If, yes to all of the above - I rest my case :).

no they concentrated their sample activated and the did pcr they were samples of fresh peripheral blood

it is likely but by no means certain it is a dustbin diagnosis some may have toxicity or other factors causing mito damage

what would cause the reactivation there are too many systems involved to be a herve causing it

the indian village outbrake could have a number of causes. what ever did it must have had the ability to severely affect many systems in a very short space of time not a herve possibly several but unlikely. most common cause of multiple herve activation is a retrovirus as they are part of the intrinsic defence sysytem.Just because Hervs are expressed that does not mean they cause harm.They are key elements built into our genome to fight off other retroviruses.this is sometimes called the genomic immune system.Hervs are responsible for a great many of our epigenetic responses as they act to regulate the expression of genes--gene switches if you like.Now if something was to insert within Herv DNA at different sites then there would be mayhem.The symptoms are nowhere near the same as those caused by the other two viruses

only as part of a prolonged autoimmune response and then not directy causative

No I cant rule out that ME and CFS are different diseases i think they are.As for CFS it is an entirely social construct dreamed up my psychos and has no objective relationship to the illness it tries(not very hard) to describe.I think the causative agent is XMRV but In ME the systems affected are more widespread

you cant rule anything out in science as the answers are always couched in terms of probability and closest approximation of truth we have bearing in mind the weight of evidence.At the moment XMRV as the causative agent is the most parsimonious explanatory hypothesis If cfs has any meaning as a diagnosis at all.
 

Cort

Phoenix Rising Founder
Gerwyn please respond to the fact that WPI researchers apparently did not culture their samples before PCR testing yet now Dr. Mikovits states that culturing is absolutely necessary. This is how this got started - as a way to explain this oddity. Do you agree that there is no evidence in the paper that the PCR samples were cultured first?

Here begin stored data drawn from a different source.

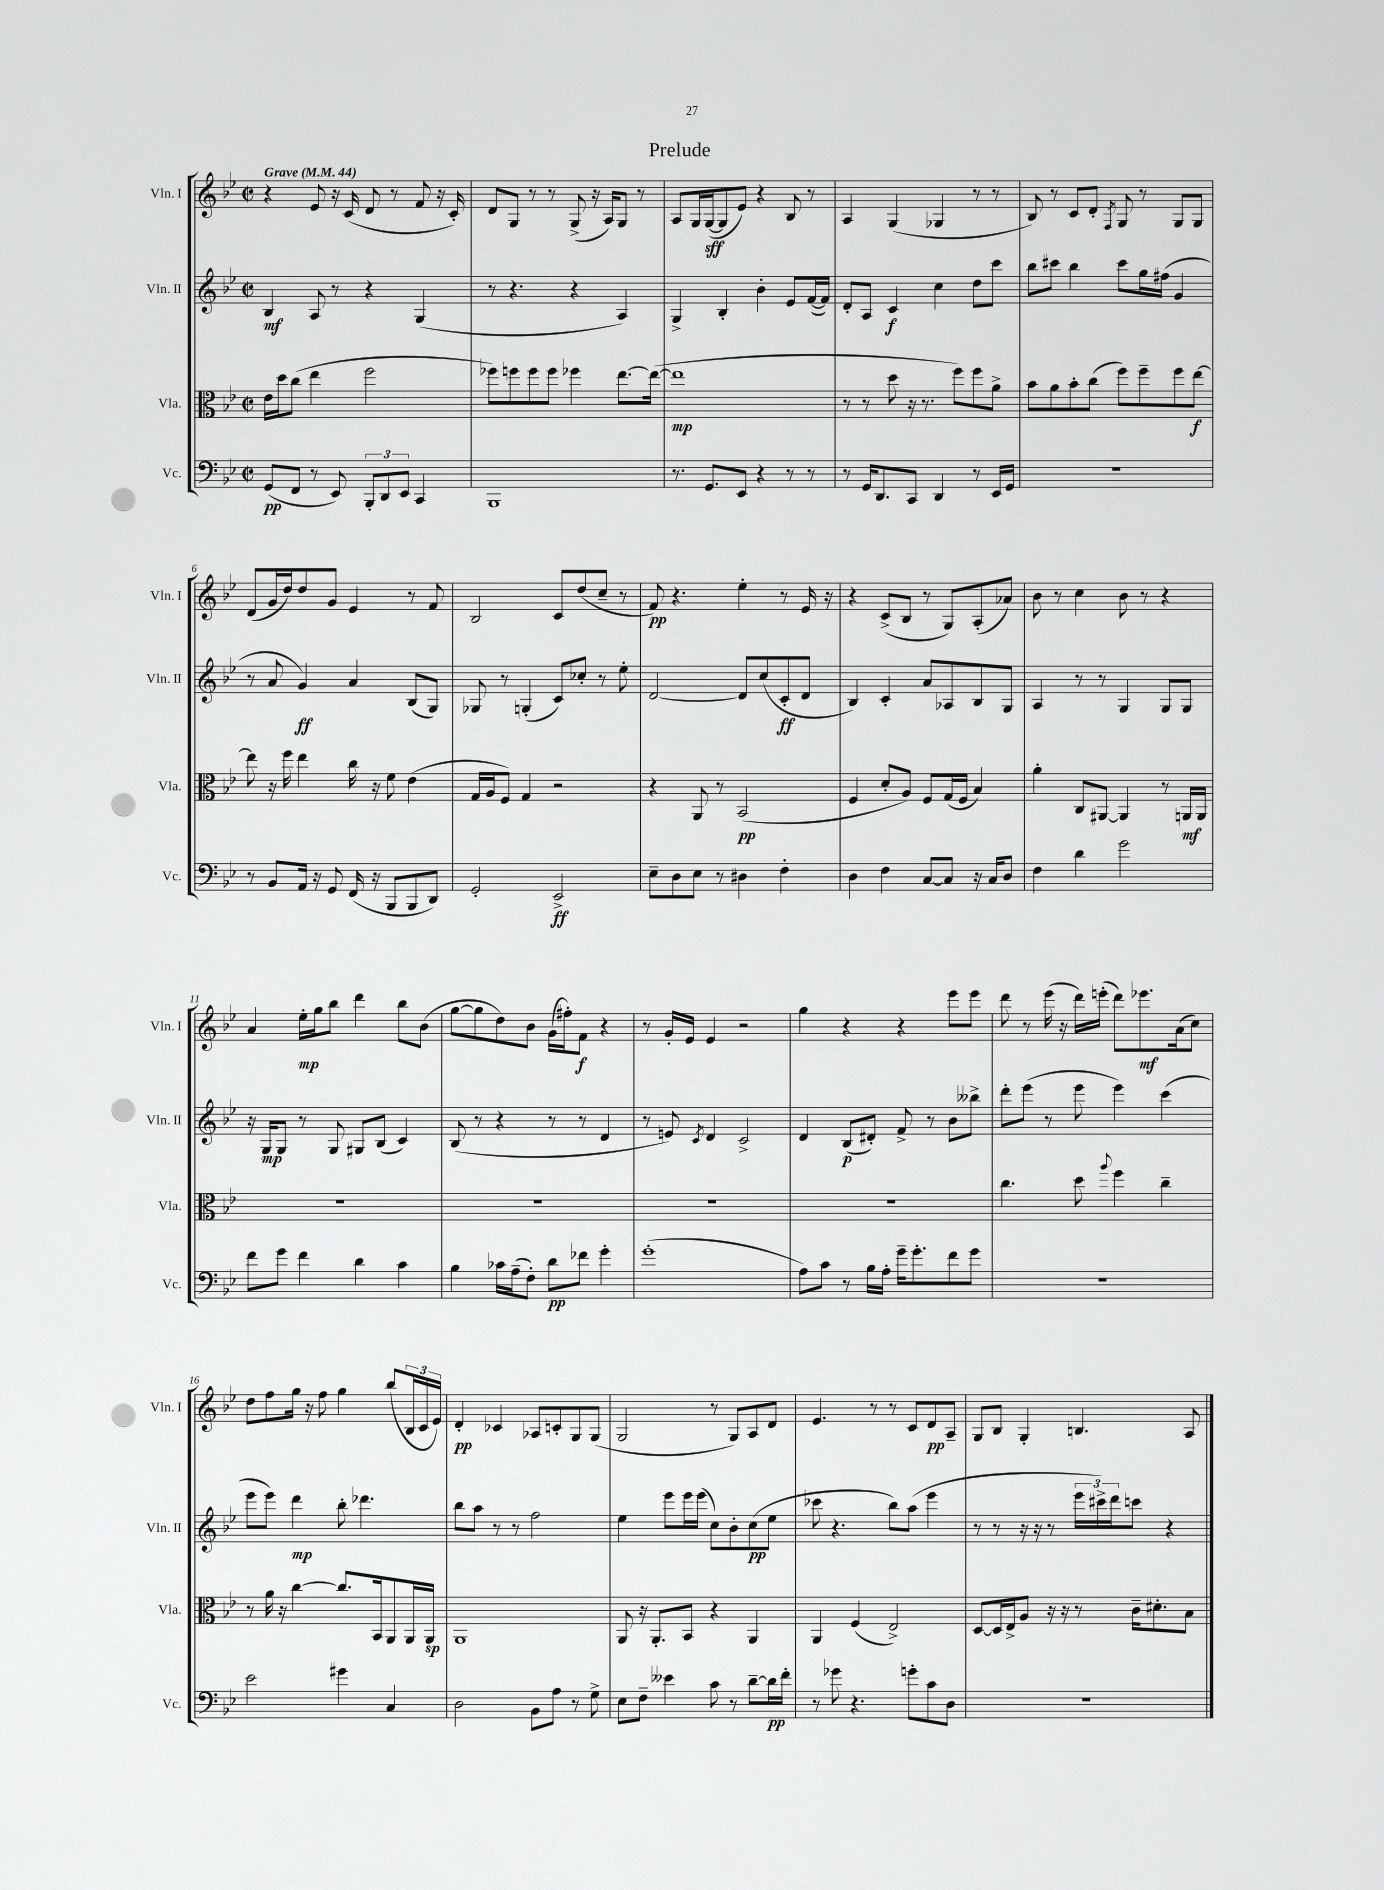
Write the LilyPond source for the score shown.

\header { title = "Prelude" }
<<
\new StaffGroup <<
\new Staff = "s0" \with { instrumentName = "Vln. I" shortInstrumentName = "Vln. I" } {
    \clef treble \key bes \major \defaultTimeSignature \time 2/2 \tempo "Grave" 4 = 44
    r4 ees'8 r16 c'16( d'8 r8 f'8 r16 c'16-.) |
    d'8 g8 r8 r8 g8->( r16 a16) g8 r8 |
    a8 g16 g16~\sff( g8 ees'8) r4 bes8 r8 |
    a4 g4( ges4 r8 r8 |
    bes8) r8 c'8 d'8-. \acciaccatura { f8 } g8 r8 g8 g8 |
    d'8( g'16 d''16) d''8 g'8 ees'4 r8 f'8 |
    bes2 c'8 d''8( c''8-- r8 |
    f'8\pp) r4. ees''4-. r8 ees'16 r16 |
    r4 c'8->( bes8 r8 g8) a8-.( aes'8) |
    bes'8 r8 c''4 bes'8 r8 r4 |
    a'4 ees''16-.\mp g''16 bes''8 d'''4 bes''8 bes'8( |
    g''8~ g''8 d''8) bes'8 g'16( fis''16-.) f'8\f r4 |
    r8 g'16-. ees'16 ees'4 r2 |
    g''4 r4 r4 ees'''8 ees'''8 |
    d'''8 r8 ees'''16( r16 d'''16) e'''16-.( d'''8) ees'''8.\mf a'16( c''8) |
    d''8 f''8 g''16 r16 f''8 g''4 bes''8( \tuplet 3/2 { bes16 c'16 ees'16) } |
    d'4-.\pp ces'4 aes8 c'8-. g8 g8( |
    g2 r8 g8) a8 d'8 |
    ees'4. r8 r8 c'8 d'8\pp a8-- |
    g8 bes8 g4-. b4. a8 \bar "|." |
}
\new Staff = "s1" \with { instrumentName = "Vln. II" shortInstrumentName = "Vln. II" } {
    \clef treble \key bes \major \defaultTimeSignature \time 2/2
    bes4\mf a8 r8 r4 g4( |
    r8 r4. r4 a4) |
    g4-> bes4-. bes'4-. ees'8 f'16~( f'16) |
    d'8-. a8 c'4\f c''4 d''8 c'''8 |
    bes''8 cis'''8 bes''4 cis'''8 g''16 fis''16( g'4 |
    r8 a'8 g'4\ff) a'4 bes8( g8) |
    ges8 r8 g4-.( c'8) ces''8-. r8 ees''8-. |
    d'2~ d'8 c''8( c'8-.\ff d'8 |
    bes4) c'4-. a'8 aes8 bes8 g8 |
    a4 r8 r8 g4 g8 g8 |
    r16 g16\mp g8 r8 g8 gis8 bes8( c'4) |
    bes8( r8 r4 r8 r8 d'4 |
    r8 e'8) \acciaccatura { c'8 } d'4 c'2-> |
    d'4 bes8\p( dis'8-.) f'8-> r8 bes'8 beses''8-> |
    d'''8-. ees'''8( r8 ees'''8 ees'''4) c'''4( |
    ees'''8 ees'''8) d'''4\mp bes''8-. des'''4. |
    bes''8 a''8 r8 r8 f''2 |
    ees''4 ees'''8 ees'''16 ees'''16( c''8) bes'8-. c''8\pp( ees''8 |
    ces'''8 r4. bes''8) a''8( ees'''4 |
    r8 r8 r16 r16 r8 \tuplet 3/2 { ees'''16 cis'''16->) d'''16 } c'''8 r4 \bar "|." |
}
\new Staff = "s2" \with { instrumentName = "Vla." shortInstrumentName = "Vla." } {
    \clef alto \key bes \major \defaultTimeSignature \time 2/2
    ees'16 d''16 c''8( ees''4 f''2 |
    fes''8) f''8 f''8 f''8 fes''4 ees''8.~ ees''16~( |
    ees''1\mp |
    r8 r8 d''8 r16 r8. f''8) f''8 a'8-> |
    bes'8 a'8 bes'8-. c''8( f''8) f''8-- f''8 ees''8~\f |
    ees''8 r16 f''16 ees''4 c''16 r16 f'8 ees'4( |
    g16 a16 f8) g4 r2 |
    r4 a,8 r8 bes,2\pp( |
    f4 d'8-. a8) f8 g16( f16 bes4) |
    a'4-. c8 ais,8~ ais,4 r8 a,16\mf a,16 |
    R1 |
    R1 |
    R1 |
    R1 |
    c''4. d''8 \appoggiatura { a''8 } f''4 c''4-- |
    r8 a'16 r16 c''4~ c''8. bes,16 a,8 a,16 a,16\sp |
    a,1 |
    a,8 r16 a,8.-. bes,8 r4 a,4 |
    a,4 f4( ees2->) |
    d8~ d16 ees16-> a8 r16 r16 r8 c'16-- dis'8.-. bes8 \bar "|." |
}
\new Staff = "s3" \with { instrumentName = "Vc." shortInstrumentName = "Vc." } {
    \clef bass \key bes \major \defaultTimeSignature \time 2/2
    g,8\pp( f,8 r8 ees,8) \tuplet 3/2 { bes,,8-. d,8 ees,8 } c,4 |
    bes,,1 |
    r8. g,8. ees,8 r4 r8 r8 |
    r8 g,16 d,8. c,8 d,4 r8 ees,16 g,16 |
    r1 |
    r8 bes,8 a,16 r16 g,8 f,16( r16 bes,,8 bes,,8 d,8) |
    g,2-. ees,2->\ff |
    ees8-- d8 ees8 r8 dis4 f4-. |
    d4 f4 c8~ c8 r16 c16 d8 |
    f4 d'4 g'2 |
    f'8 g'8 f'4 d'4 c'4 |
    bes4 ces'16 a16--( f8-.) d'8\pp fes'8 g'4-. |
    g'1-.( |
    a8) c'8 r8 bes16 a16-. g'16-- g'8.-. f'8 g'8 |
    R1 |
    ees'2 gis'4 c4 |
    d2 bes,8 a8 r8 g8-> |
    ees8 f8-- eeses'4 c'8 r8 d'8~-- d'16\pp f'16-. |
    r8 ges'8 r4. g'8-. c'8 d8 |
    R1 \bar "|." |
}
>>
>>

If not then please give us some idea of why culturing would be necessary later on?

I would note that this could be the reason Dr. Vernon came down so hard on the WPI for not telling us more about those original patients. She noted that first they didn't need to culture and then they did - that could suggest that those patients were different; that they were much sicker and thus the virus was much easier to find. That is one interpretation is it not?